"—Mi padre era un caballero de considerable fortuna en Berkshire; yo y unos pocos más éramos sus únicos hijos. Sólo tenía seis años cuanto tuve la desgracia de perder a mi madre, y como en ese momento era joven y cariñosa, mi padre, en lugar de enviarme a la escuela, contrató a una institutriz competente para supervisar mi educación en casa. Mis hermanos fueron llevados a escuelas adecuadas para su edad, y mis hermanas, que eran más jóvenes que yo, quedaron bajo el cuidado de su niñera.
"La señorita Dickins era una excelente institutriz. Me instruyó en los caminos de la virtud; bajo su tutela cada día me hacía yo más amable, y en ese momento podía casi haber alcanzado la perfección, si mi valiosa preceptora no hubiese sido arrancada de mis brazos cuando hube cumplido los diecisiete años. Nunca olvidaré sus últimas palabras: "Mi querida Kitty —dijo—, te doy las buenas noches". Nunca la volví a ver —continuó Lady Williams secándose los ojos—: se fugó con el mayordomo esa misma noche.
"Al año siguiente, fui invitada por una pariente lejana de mi padre a pasar el invierno con ella a la ciudad.
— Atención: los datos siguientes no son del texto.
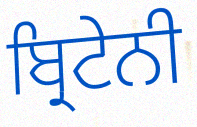
ਬ੍ਰਿਟੇਨੀ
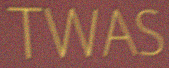
TWAS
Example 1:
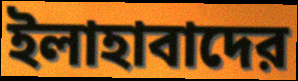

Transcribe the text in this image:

ইলাহাবাদের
La señora Watkins era una mujer de clase, familia y fortuna; era en general considerada una mujer bonita, pero a mí nunca me pareció muy guapa. Tenía una frente muy alta, los ojos demasiado pequeños, y demasiado color.
—¿Cómo puede ser tal cosa? —interrumpió la señorita Johnson, poniéndose roja de rabia—; ¿piensa usted que alguien puede tener demasiado color?
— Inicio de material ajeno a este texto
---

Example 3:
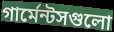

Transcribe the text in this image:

গার্মেন্টসগুলো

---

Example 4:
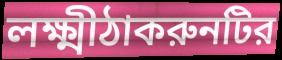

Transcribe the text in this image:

লক্ষ্মীঠাকরুনটির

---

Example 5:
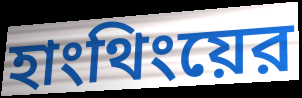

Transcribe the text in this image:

হাংথিংয়ের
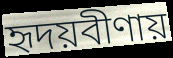
হৃদয়বীণায়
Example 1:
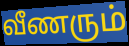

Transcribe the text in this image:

வீணரும்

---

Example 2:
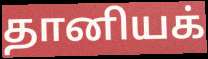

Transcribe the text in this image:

தானியக்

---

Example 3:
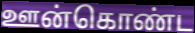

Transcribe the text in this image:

ஊன்கொண்ட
—De hecho, sí, y le diré por qué, mi querida Alice; cuando una persona tiene demasiada cantidad de rojo en su rostro, esto le da a su cara, en mi opinión, un aspecto muy rojo.
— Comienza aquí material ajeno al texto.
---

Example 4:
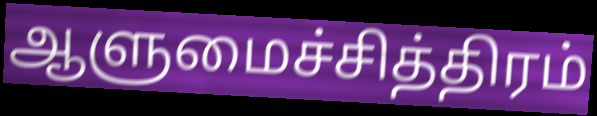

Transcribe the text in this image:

ஆளுமைச்சித்திரம்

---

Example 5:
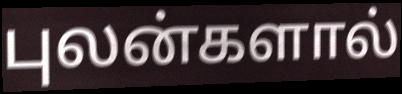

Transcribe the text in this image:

புலன்களால்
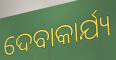
ଦେବାକାର୍ଯ୍ୟ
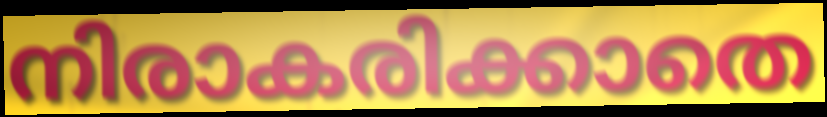
നിരാകരിക്കാതെ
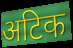
अटिक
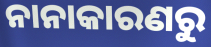
ନାନାକାରଣରୁ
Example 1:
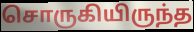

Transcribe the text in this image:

சொருகியிருந்த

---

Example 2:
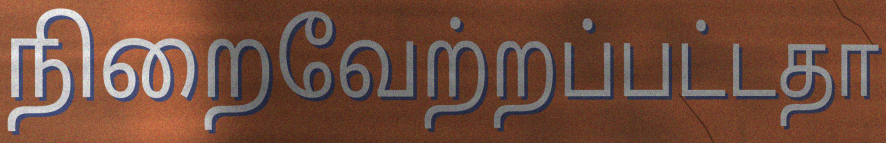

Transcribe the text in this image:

நிறைவேற்றப்பட்டதா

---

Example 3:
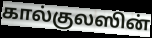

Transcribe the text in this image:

கால்குலஸின்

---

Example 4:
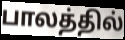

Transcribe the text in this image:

பாலத்தில்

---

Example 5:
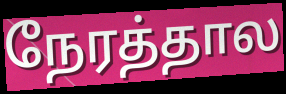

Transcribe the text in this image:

நேரத்தால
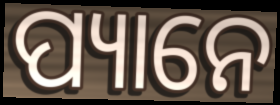
ପ୍ୟାନେ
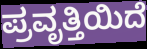
ಪ್ರವೃತ್ತಿಯಿದೆ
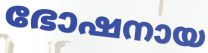
ഭോഷനായ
—¿Pero puede una cara, mi señora, tener un aspecto muy rojo?
—Desde luego, mi querida señorita Johnson, y le diré por qué. Cuando una cara tiene un aspecto demasiado rojo, no parece tener tanto mérito como tendría si fuese más pálida.
—Le ruego, señora, que continúe su historia.
—Bien, como decía, fui invitada por esta dama a pasar unas semanas con ella en la ciudad. Muchos caballeros la consideraban guapa, pero a mí nunca me lo pareció. Tenía una frente muy alta, los ojos demasiado pequeños, y demasiado color.
—En eso, señora, como dije antes, debe de estar usted equivocada. La señora Watkins no podía tener demasiado color, ya que nadie puede tener demasiado.
—Perdóname, mi amor, si no estoy de acuerdo contigo sobre este detalle. Déjame explicarlo con claridad; mi idea sobre el asunto es ésta: cuando una mujer tiene demasiada proporción de color en sus mejillas, forzosamente tiene demasiado color.
—Pero, señora, yo niego que sea posible que alguien tenga tanta cantidad de rojo en sus mejillas.
—Vaya, mi amor, ¿pero qué ocurre si tienen demasiado color?
A la señorita Johnson se le había acabado la paciencia y más aún, quizá, porque Lady Williams se mantenía tan inflexiblemente serena. Debe recordarse, sin embargo, que la dama tenía en cierto sentido, una gran ventaja sobre Alice; me refiero a que no estaba borracha, ya que, acalorada por el vino y elevada por la pasión, ésta podía tener poco dominio sobre su temperamento.
Finalmente la disputa se caldeó tanto por parte de Alice que casi pasan de las palabras a las manos, cuando, afortunadamente, entró el señor Johnson y, con cierta dificultad, la forzó a alejarse de Lady Williams, de la señora Watkins y de sus mejillas rojas.